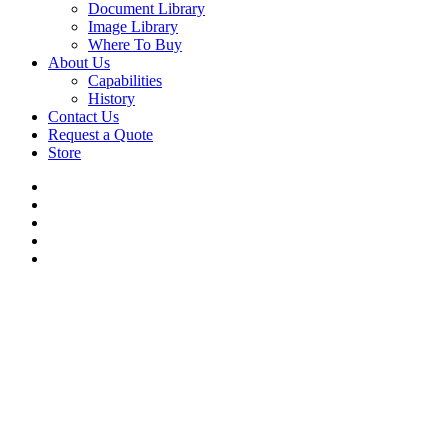
Document Library
Image Library
Where To Buy
About Us
Capabilities
History
Contact Us
Request a Quote
Store
twitter
facebook
linkedin
youtube
flickr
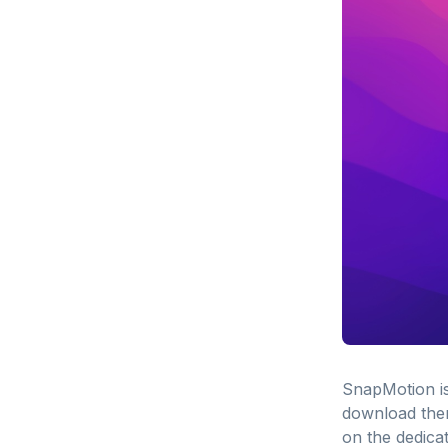
SnapMotion is
download them
on the dedica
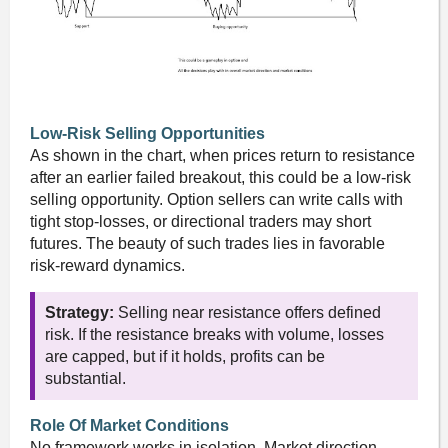
Low-Risk Selling Opportunities
As shown in the chart, when prices return to resistance
after an earlier failed breakout, this could be a low-risk
selling opportunity. Option sellers can write calls with
tight stop-losses, or directional traders may short
futures. The beauty of such trades lies in favorable
risk-reward dynamics.
Strategy:
Selling near resistance offers defined
risk. If the resistance breaks with volume, losses
are capped, but if it holds, profits can be
substantial.
Role Of Market Conditions
No framework works in isolation. Market direction —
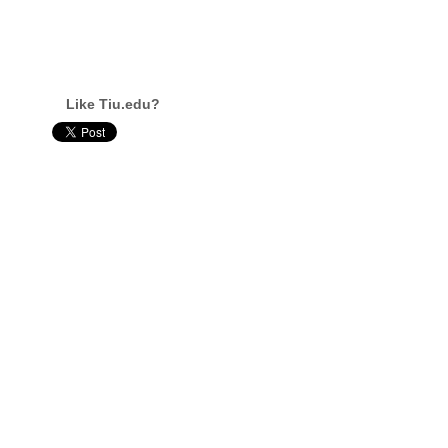
Like Tiu.edu?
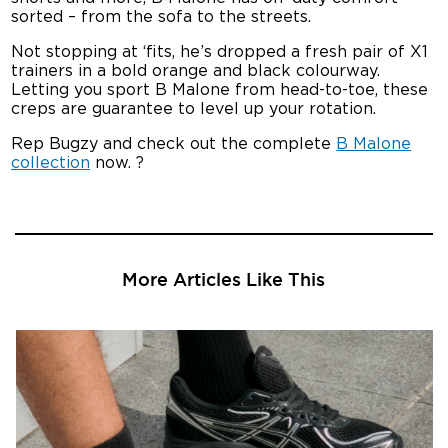
sorted – from the sofa to the streets.
Not stopping at ‘fits, he’s dropped a fresh pair of X1
trainers in a bold orange and black colourway.
Letting you sport B Malone from head-to-toe, these
creps are guarantee to level up your rotation.
Rep Bugzy and check out the complete
B Malone
collection
now. ?
More Articles Like This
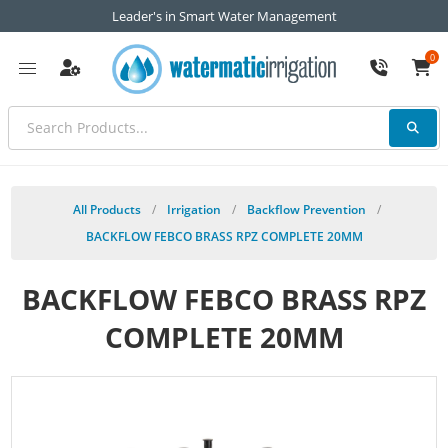
Leader's in Smart Water Management
0
All Products
/
Irrigation
/
Backflow Prevention
/
BACKFLOW FEBCO BRASS RPZ COMPLETE 20MM
BACKFLOW FEBCO BRASS RPZ
COMPLETE 20MM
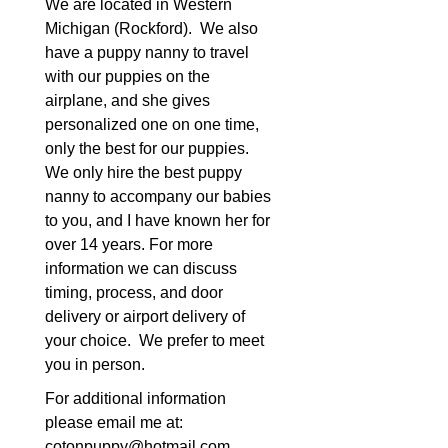
We are located in Western
Michigan (Rockford). We also
have a puppy nanny to travel
with our puppies on the
airplane, and she gives
personalized one on one time,
only the best for our puppies.
We only hire the best puppy
nanny to accompany our babies
to you, and I have known her for
over 14 years. For more
information we can discuss
timing, process, and door
delivery or airport delivery of
your choice. We prefer to meet
you in person.
For additional information
please email me at:
cotonpuppy@hotmail.com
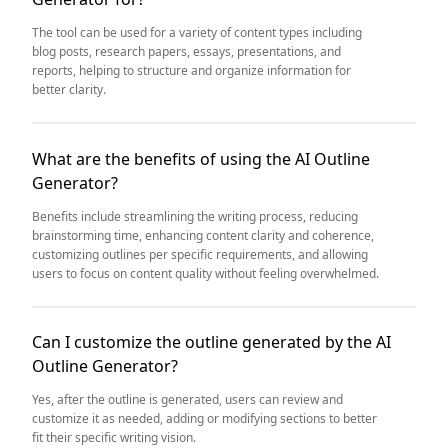
The tool can be used for a variety of content types including
blog posts, research papers, essays, presentations, and
reports, helping to structure and organize information for
better clarity.
What are the benefits of using the AI Outline
Generator?
Benefits include streamlining the writing process, reducing
brainstorming time, enhancing content clarity and coherence,
customizing outlines per specific requirements, and allowing
users to focus on content quality without feeling overwhelmed.
Can I customize the outline generated by the AI
Outline Generator?
Yes, after the outline is generated, users can review and
customize it as needed, adding or modifying sections to better
fit their specific writing vision.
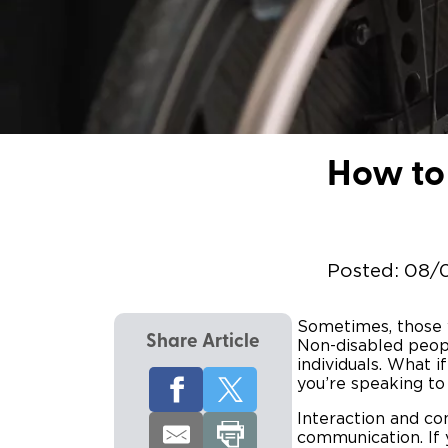
How to 
Posted:
08/
Sometimes, those wi
Share Article
Non-disabled peopl
individuals. What 
you’re speaking to
Interaction and com
communication. If 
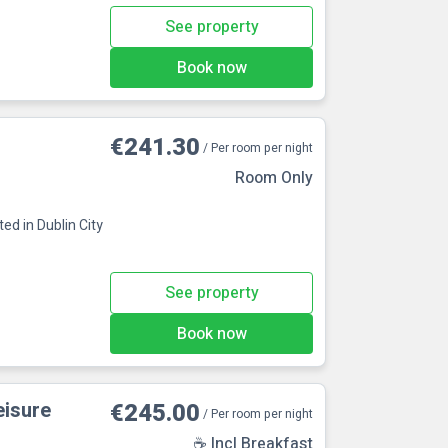
See property
Book now
€241.30
/ Per room per night
Room Only
ed in Dublin City
See property
Book now
eisure
€245.00
/ Per room per night
☕ Incl Breakfast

═══

Return the complete material exactly as given, excluding images.

* Answer:
Document Library
Image Library
Where To Buy
About Us
Capabilities
History
Contact Us
Request a Quote
Store
twitter
facebook
linkedin
youtube
flickr
SnapMotion is
download them
on the dedica
Low-Risk Selling Opportunities
As shown in the chart, when prices return to resistance
after an earlier failed breakout, this could be a low-risk
selling opportunity. Option sellers can write calls with
tight stop-losses, or directional traders may short
futures. The beauty of such trades lies in favorable
risk-reward dynamics.
Strategy:
Selling near resistance offers defined
risk. If the resistance breaks with volume, losses
are capped, but if it holds, profits can be
substantial.
Role Of Market Conditions
No framework works in isolation. Market direction —
Like Tiu.edu?
sorted – from the sofa to the streets.
Not stopping at ‘fits, he’s dropped a fresh pair of X1
trainers in a bold orange and black colourway.
Letting you sport B Malone from head-to-toe, these
creps are guarantee to level up your rotation.
Rep Bugzy and check out the complete
B Malone
collection
now. ?
More Articles Like This
Leader's in Smart Water Management
0
All Products
/
Irrigation
/
Backflow Prevention
/
BACKFLOW FEBCO BRASS RPZ COMPLETE 20MM
BACKFLOW FEBCO BRASS RPZ
COMPLETE 20MM
We are located in Western
Michigan (Rockford). We also
have a puppy nanny to travel
with our puppies on the
airplane, and she gives
personalized one on one time,
only the best for our puppies.
We only hire the best puppy
nanny to accompany our babies
to you, and I have known her for
over 14 years. For more
information we can discuss
timing, process, and door
delivery or airport delivery of
your choice. We prefer to meet
you in person.
For additional information
please email me at:
cotonpuppy@hotmail.com
The tool can be used for a variety of content types including
blog posts, research papers, essays, presentations, and
reports, helping to structure and organize information for
better clarity.
What are the benefits of using the AI Outline
Generator?
Benefits include streamlining the writing process, reducing
brainstorming time, enhancing content clarity and coherence,
customizing outlines per specific requirements, and allowing
users to focus on content quality without feeling overwhelmed.
Can I customize the outline generated by the AI
Outline Generator?
Yes, after the outline is generated, users can review and
customize it as needed, adding or modifying sections to better
fit their specific writing vision.
How to 
Posted:
08/
Sometimes, those wi
Share Article
Non-disabled peopl
individuals. What 
you’re speaking to
Interaction and com
communication. If 
See property
Book now
€241.30
/ Per room per night
Room Only
ed in Dublin City
See property
Book now
eisure
€245.00
/ Per room per night
☕ Incl Breakfast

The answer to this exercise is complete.